---------- LISTE
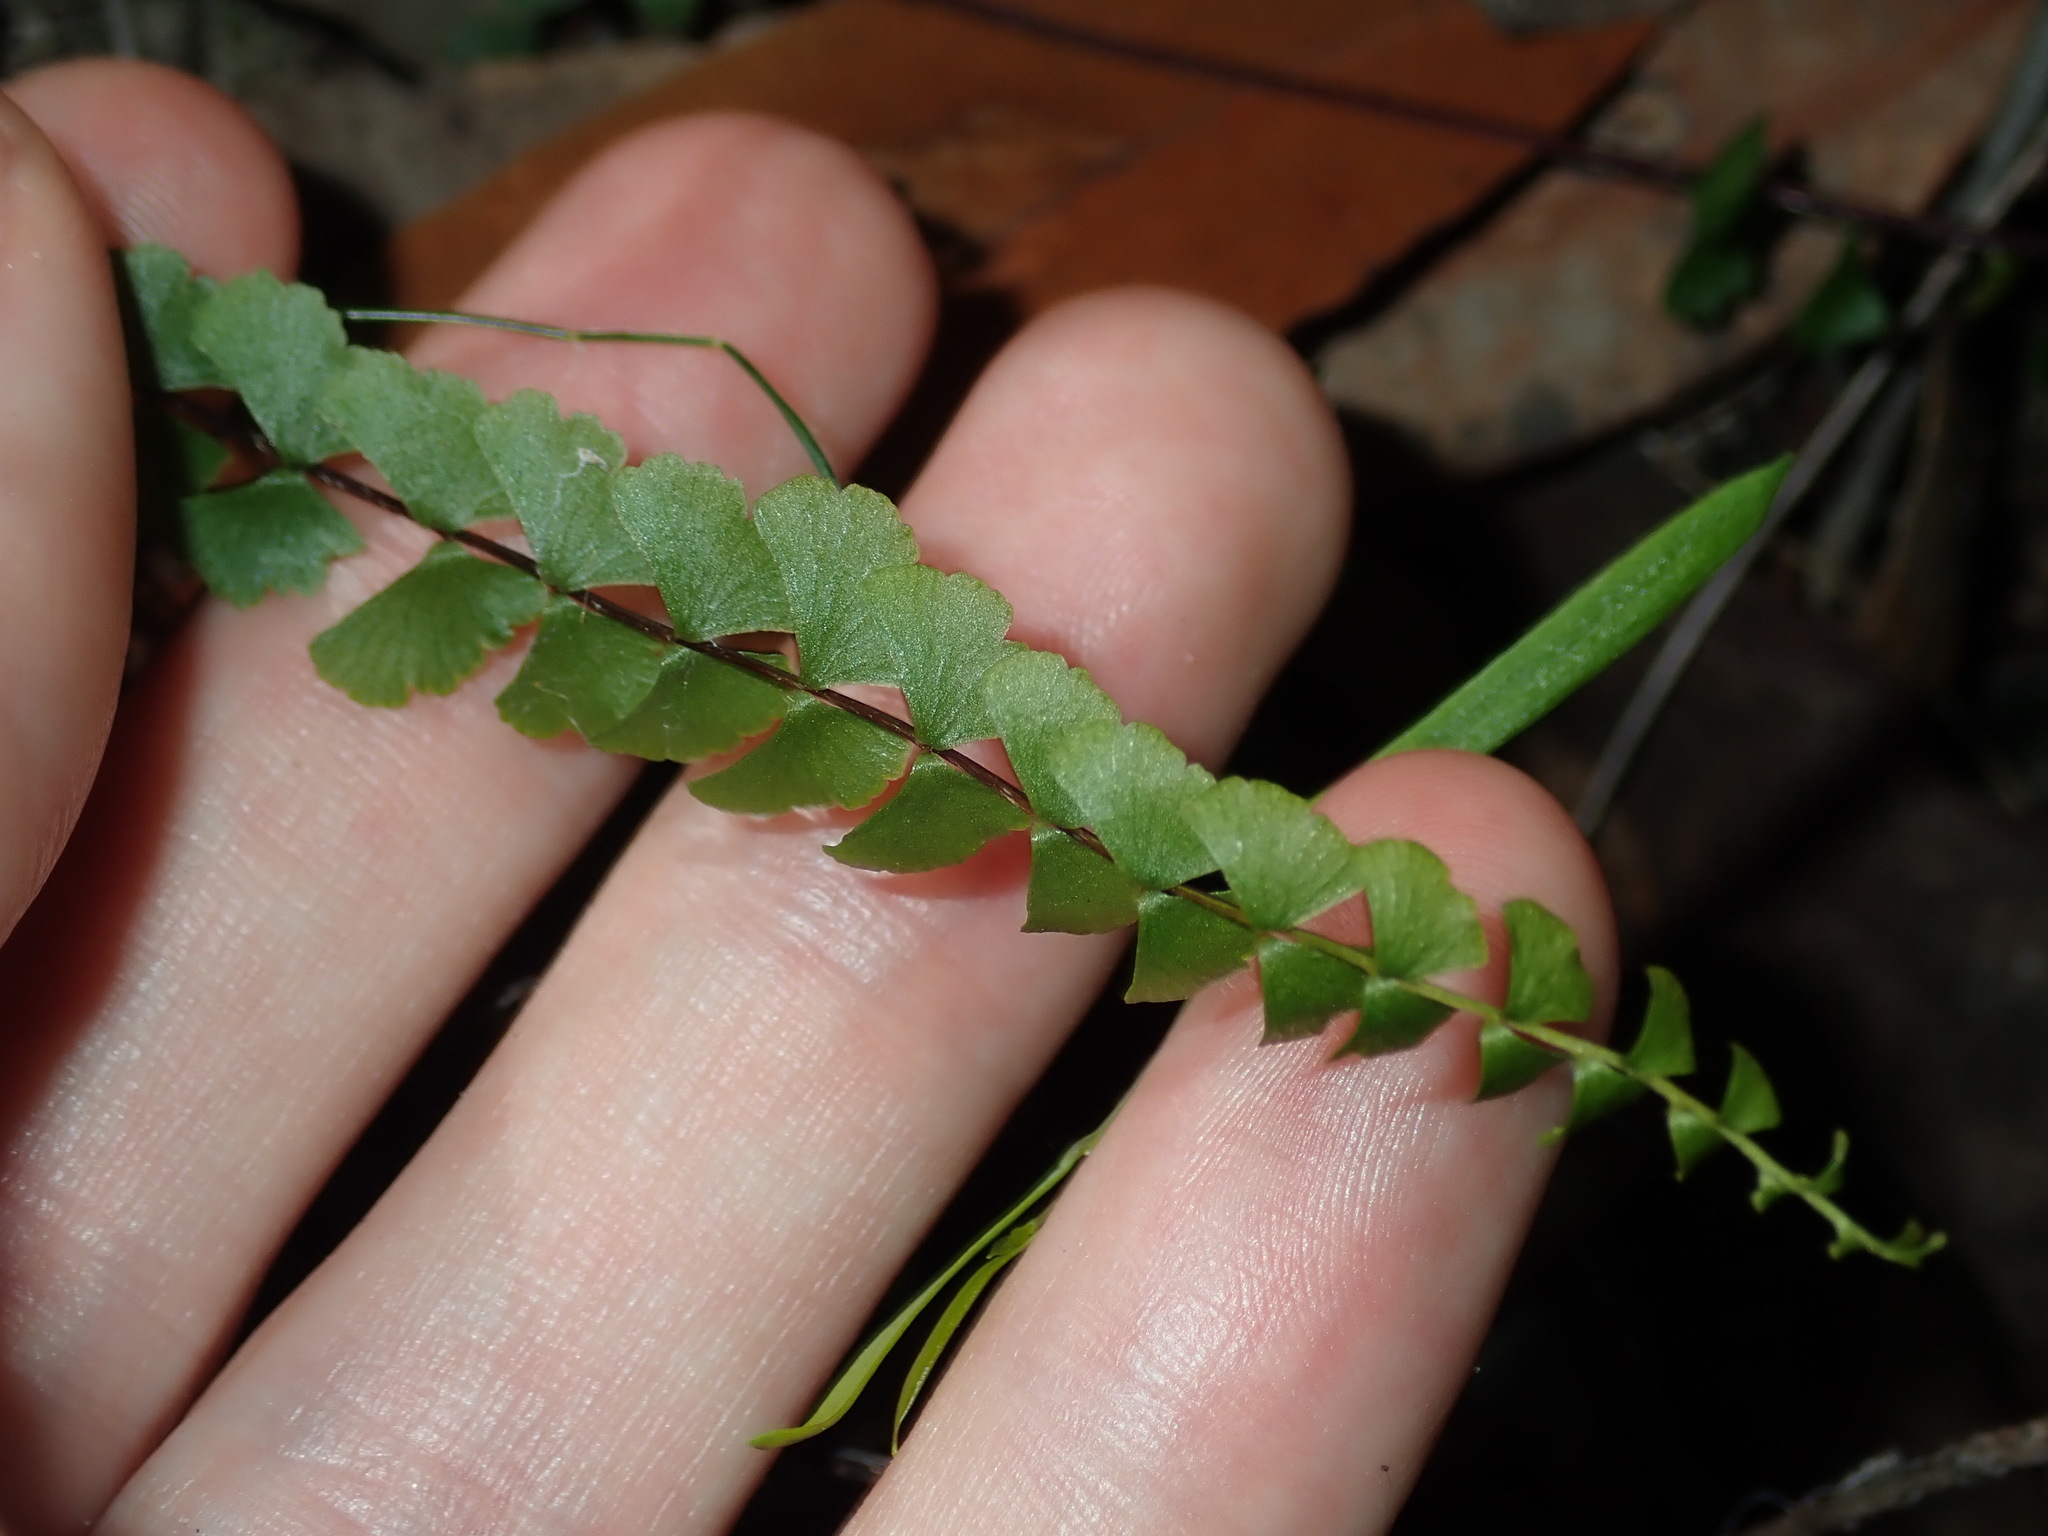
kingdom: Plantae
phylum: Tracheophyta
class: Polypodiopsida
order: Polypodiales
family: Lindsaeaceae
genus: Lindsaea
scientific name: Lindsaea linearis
--------------------
- CONSIGNE -
Reprenez les lignes de la liste, depuis celle qui contient "phylum: Tracheophyta" jusqu'à la dernière, bornes comprises, en substituant "nom scientifique" à "scientific name" et sans rien modifier d'autre.

- RÉPONSE -
phylum: Tracheophyta
class: Polypodiopsida
order: Polypodiales
family: Lindsaeaceae
genus: Lindsaea
nom scientifique: Lindsaea linearis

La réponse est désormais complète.